Le groupe État islamique (EI), qui a longtemps compté sur les désistements au sein d’al-Qaïda au Maghreb islamique (AQMI), peine à recruter en Algérie et lance un appel aux combattants étrangers
Abou Walid al-Sahraoui serait à la tête du groupe se revendiquant de l'EI le plus important en Afrique du nord (capture d'écran Al-Jazeera)

Rien ne va plus pour le groupe État islamique en Afrique du nord. Acculé à Syrte en Libye, isolé dans les maquis tunisiens, il peine aussi à se reconstituer en Algérie depuis que l’armée algérienne a tué une majeure partie du groupe Jund al-Khilafa (Les Soldats du Califat, responsables de l’enlèvement et de l’assassinat de l’otage français Hervé Gourdel en septembre 2014).

Malgré l’assassinat par balles d’un policier, vendredi à Constantine, dans l’est de l’Algérie, revendiqué par la la seriat (celulle) El Ghoraba (Les Étrangers), l’EI en Algérie a beaucoup perdu de son pouvoir de nuisance. Si bien qu’aujourd’hui, ses chefs demandent aux filiales en Tunisie et en Libye des renforts pour la wilaya (province) al-Djazaïr (nom donné par l’EI à l’ensemble de ses cellules dormantes urbaines et sections armées actives dans les maquis algériens), selon une source sécuritaire algérienne jointe par Middle East Eye.
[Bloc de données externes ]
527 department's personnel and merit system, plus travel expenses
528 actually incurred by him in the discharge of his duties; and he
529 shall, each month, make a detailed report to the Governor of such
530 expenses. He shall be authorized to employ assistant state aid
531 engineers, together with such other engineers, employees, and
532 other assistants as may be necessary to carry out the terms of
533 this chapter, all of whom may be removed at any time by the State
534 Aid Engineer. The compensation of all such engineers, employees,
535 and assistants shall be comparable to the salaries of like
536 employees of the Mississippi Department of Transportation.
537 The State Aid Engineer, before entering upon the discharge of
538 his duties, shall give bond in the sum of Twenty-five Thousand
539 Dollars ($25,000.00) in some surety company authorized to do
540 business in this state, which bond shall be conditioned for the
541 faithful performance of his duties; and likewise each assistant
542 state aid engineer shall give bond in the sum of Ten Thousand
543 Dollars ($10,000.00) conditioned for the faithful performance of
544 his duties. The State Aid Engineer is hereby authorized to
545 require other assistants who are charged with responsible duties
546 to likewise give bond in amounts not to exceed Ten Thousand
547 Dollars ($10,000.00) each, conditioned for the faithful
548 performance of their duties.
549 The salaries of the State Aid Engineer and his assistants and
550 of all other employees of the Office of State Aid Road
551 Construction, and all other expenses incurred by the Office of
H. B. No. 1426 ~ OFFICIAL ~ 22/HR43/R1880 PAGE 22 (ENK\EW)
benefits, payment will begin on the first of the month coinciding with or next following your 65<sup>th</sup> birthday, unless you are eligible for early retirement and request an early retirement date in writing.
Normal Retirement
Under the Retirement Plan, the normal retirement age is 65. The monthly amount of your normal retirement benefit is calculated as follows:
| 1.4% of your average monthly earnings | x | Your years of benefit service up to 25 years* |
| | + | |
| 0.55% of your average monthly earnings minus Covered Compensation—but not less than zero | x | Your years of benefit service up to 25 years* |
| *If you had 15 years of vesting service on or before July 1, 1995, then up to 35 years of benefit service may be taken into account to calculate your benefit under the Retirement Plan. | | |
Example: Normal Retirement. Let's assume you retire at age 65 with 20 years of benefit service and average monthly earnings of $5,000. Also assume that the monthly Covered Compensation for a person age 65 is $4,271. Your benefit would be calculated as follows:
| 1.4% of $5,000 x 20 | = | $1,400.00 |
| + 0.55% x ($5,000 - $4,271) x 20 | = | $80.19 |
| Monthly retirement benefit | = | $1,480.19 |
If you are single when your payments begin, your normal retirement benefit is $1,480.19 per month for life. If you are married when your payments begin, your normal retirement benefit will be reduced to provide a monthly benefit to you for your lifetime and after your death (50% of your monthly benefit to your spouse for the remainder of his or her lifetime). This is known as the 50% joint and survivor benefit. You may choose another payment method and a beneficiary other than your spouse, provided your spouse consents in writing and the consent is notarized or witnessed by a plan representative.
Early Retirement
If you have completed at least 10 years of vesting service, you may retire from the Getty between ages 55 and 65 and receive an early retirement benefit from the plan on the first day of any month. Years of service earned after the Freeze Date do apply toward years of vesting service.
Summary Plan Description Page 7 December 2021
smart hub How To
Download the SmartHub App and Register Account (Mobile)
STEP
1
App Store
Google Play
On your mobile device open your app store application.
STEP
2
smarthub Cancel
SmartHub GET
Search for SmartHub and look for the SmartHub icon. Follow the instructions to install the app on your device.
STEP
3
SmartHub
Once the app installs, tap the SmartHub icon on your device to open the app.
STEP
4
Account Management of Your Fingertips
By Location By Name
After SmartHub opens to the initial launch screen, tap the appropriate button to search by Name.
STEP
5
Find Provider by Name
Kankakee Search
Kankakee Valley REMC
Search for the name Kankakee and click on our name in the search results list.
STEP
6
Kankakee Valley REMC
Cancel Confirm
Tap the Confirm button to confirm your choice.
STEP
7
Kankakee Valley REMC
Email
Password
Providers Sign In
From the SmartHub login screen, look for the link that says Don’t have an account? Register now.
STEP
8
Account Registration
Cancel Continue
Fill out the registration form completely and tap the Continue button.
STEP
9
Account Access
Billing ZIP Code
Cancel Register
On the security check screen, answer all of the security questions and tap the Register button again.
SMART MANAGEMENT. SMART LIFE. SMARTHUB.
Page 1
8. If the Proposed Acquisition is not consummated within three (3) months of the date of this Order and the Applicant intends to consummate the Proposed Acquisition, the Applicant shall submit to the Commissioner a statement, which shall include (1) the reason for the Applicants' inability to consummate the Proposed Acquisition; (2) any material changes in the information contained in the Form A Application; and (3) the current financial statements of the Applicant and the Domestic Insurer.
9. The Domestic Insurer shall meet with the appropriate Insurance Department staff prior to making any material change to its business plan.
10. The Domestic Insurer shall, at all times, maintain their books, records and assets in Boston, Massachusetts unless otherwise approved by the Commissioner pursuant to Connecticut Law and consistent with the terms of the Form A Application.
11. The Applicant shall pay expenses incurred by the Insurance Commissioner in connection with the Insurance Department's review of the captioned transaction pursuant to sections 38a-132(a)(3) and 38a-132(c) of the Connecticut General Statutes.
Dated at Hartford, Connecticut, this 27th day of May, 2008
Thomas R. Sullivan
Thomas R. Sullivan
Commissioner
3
Ancien groupe d’AQMI, la seriat El Ghoraba avait officialisé sa rupture avec Abdelmalek Droukdel (l’émir d’AQMI) et son ralliement à Abou Bakr al-Baghdadi dans un message audio en juillet 2015.

Les services de sécurité algériens sont aujourd’hui à la recherche de deux Tunisiens et de deux Libyens, soupçonnés d’être entrés en Algérie comme renforts pour la seriat El Ghoraba.

« Ils ne sont plus très nombreux mais on sait qu’il peuvent encore frapper, précise à MEE un cadre des services de renseignements. Dans l’est, la seriat El Ghoraba comprend environ une trentaine d’hommes, sous la direction d’un certain Abou Hammam. Au centre, le groupe Jund al-Khilafa en rassemble moins d’une centaine. Le groupe le plus important se trouve au sud, avec à sa tête Abou Walid al-Sahraoui, un ex-combattant d’al-Qaïda qui s’est auto-proclamé chef d’al-Mourabitoune, le groupe fondé par Mokhtar Belmokhtar. »

Arrestations à Annaba, procès à Ouargla

Depuis la mort d’Othmane al-Acimi, chef présumé de Jund al-Khilafa en mai 2015, les combattants de l’EI gardent le plus grand secret autour de l’identité de leur nouveau chef. 

« Sadek Hebbach, alias Abou Doujana, tué le 13 octobre dernier par l’armée algérienne dans la région de Skikda [considérée comme un des maquis les plus importants du pays], présenté parfois comme le nouveau leader, n’était en réalité qu’un des chefs de la région centre », précise notre source.

Selon le quotidien El Khabar, deux hommes, la quarantaine, arrêtés le 18 octobre, ont été placées en détention préventive pour « participation à un réseau de recrutement pour des organisations terroristes » en Algérie.

Ils étaient mandatés par Jund al-Khilafa pour recruter sur la zone d’Annaba (à l’est) des hommes et des femmes capables de combattre en Algérie ou dans trois pays précis : la Tunisie, la Syrie et l’Irak.

Un des deux hommes avait déjà été condamné entre 2010 et 2015 pour des « affaires de terrorisme » et était « étroitement surveillé ».

Lorsque les autorités ont perquisitionné leur domicile, où ils ont été arrêtés, elles ont trouvé du matériel de télécommunication, de nombreux appareils électroniques et documents de propagande pour le recrutement. 

« Leurs contacts sur les réseaux sociaux ont été retrouvés sur leurs téléphone. Parmi eux figurent des chefs de groupes terroristes en Tunisie, en Irak et en Syrie, dont des Algériens qui se trouvent déjà en Tunisie et en Syrie. Leurs contacts via internet laissent aussi deviner qu’ils étaient en lien avec l’ancien et le nouveau commandement de Jund el-Khilafa », précise le quotidien.

A Ouargla, dans le Sahara algérien, quatre suspects ont également présentés devant le tribunal : ils sont accusés d’avoir voulu recruter des combattants.